Beaconsfield s’est donc adressée à la Cour supérieure pour tenter de récupérer un montant de 6 millions de dollars. Mais les autres villes ne lui ont pas emboîté le pas. « On est surpris que les autres villes, comme Westmount, Mont-Royal, Hampstead, Kirkland, Dollard-des-Ormeaux et Montréal-Ouest, ne se soient pas jointes à nous. Elles aussi sont essentiellement résidentielles », fait remarquer Georges Bourelle.

« Aucune ville liée n’appuie la requête de Beaconsfield », a indiqué au Devoir Vincent Robidas, directeur général de l’Association des maires de banlieue, qui mise davantage sur des négociations avec la Ville de Montréal. « L’objectif est d’obtenir une entente satisfaisante pour l’ensemble des municipalités liées. »

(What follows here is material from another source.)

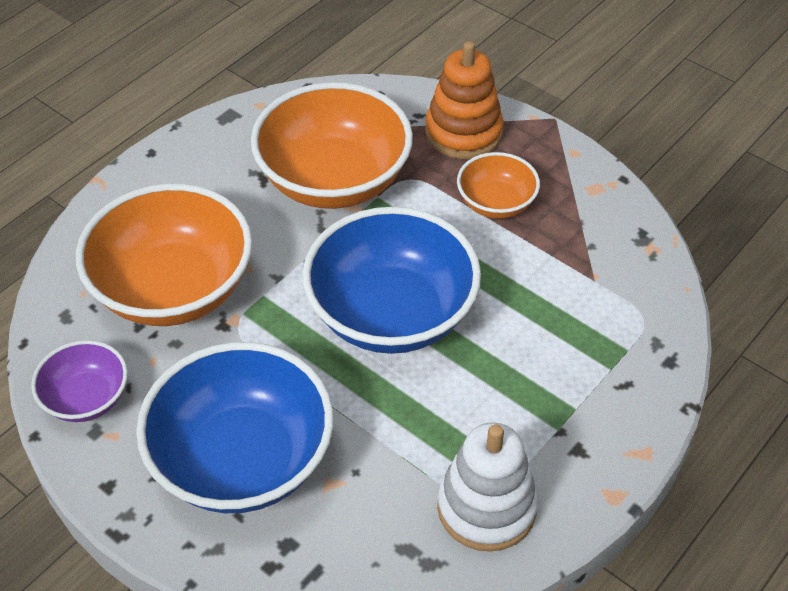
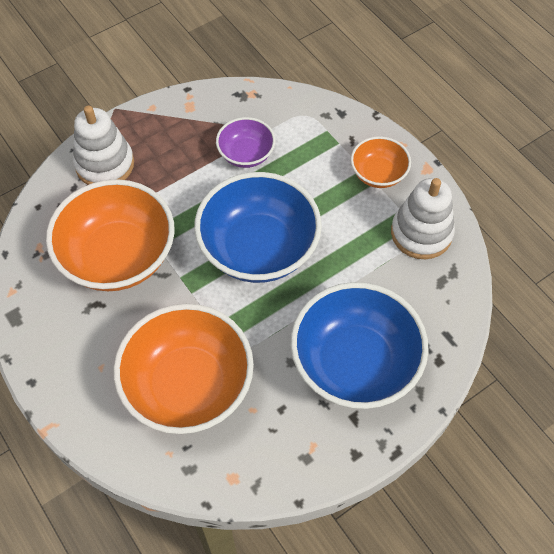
camera: 75 degrees left, 10 degrees up
(86, 398) = (275, 461): purple bowl -> purple bowl (246, 154)
(463, 132) = (105, 164): orange stacking toy -> white stacking toy
(496, 203) = (181, 163): orange bowl -> orange bowl (378, 174)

De son côté, Georges Bourelle ne croit pas que, malgré l’ouverture qu’elle a montrée, la présidente du comité exécutif de la Ville de Montréal, Dominique Ollivier, obtiendra l’appui de l’administration pour accorder des concessions aux villes liées. « Les chances de négociation sont nulles, d’après moi. »

L’étalement urbain

Professeur émérite au Département d’études urbaines de l’UQAM, Luc-Normand Tellier estime que les villes liées ne peuvent pas vraiment se plaindre de leur sort. « Avec les défusions, elles ont réussi à s’affranchir de la ville centre, mais maintenant, elles veulent faire comme si la ville centre n’existait pas », dit-il.

Selon lui, Montréal est affaiblie par le phénomène de l’étalement urbain, qui a été accentué par la pandémie, et elle ne peut pas compter sur le gouvernement de la CAQ, qui n’a élu que deux députés à Montréal, pour l’épauler, ajoute-t-il. « Face à un gouvernement qui ne fait rien pour contrer l’étalement urbain, les maires de banlieue se disent que c’est le moment de se libérer encore plus. »

La Ville de Montréal est « fiscalement prise à la gorge », soutient M. Tellier. « Les problèmes sont au centre et tout le monde s’en lave les mains, explique-t-il. Moins la banlieue assume les coûts du centre, plus ça favorise l’étalement urbain. Selon moi, le problème doit être posé, non pas dans une cour de justice, mais à l’échelle de l’ensemble de la métropole. »

Budget à adopter

Jeudi, les élus devront approuver le budget 2022 de la Ville de Montréal de même que le Programme décennal d’immobilisations (PDI) au conseil municipal. Vendredi, ce sera au conseil d’agglomération de se prononcer.

D’ici là, soit mercredi, la Commission des finances, qui a passé en revue tous les services au cours des deux dernières semaines, déposera ses recommandations. Georges Bourelle et le maire de Dollard-des-Ormeaux, Alex Bottausci, qui sont membres de cette commission, entendent déposer un rapport minoritaire pour exprimer leur désaccord au sujet des décisions budgétaires de l’administration Plante.

Le parti d’opposition à l’Hôtel de Ville, Ensemble Montréal, a déjà annoncé son intention de déposer son propre rapport minoritaire.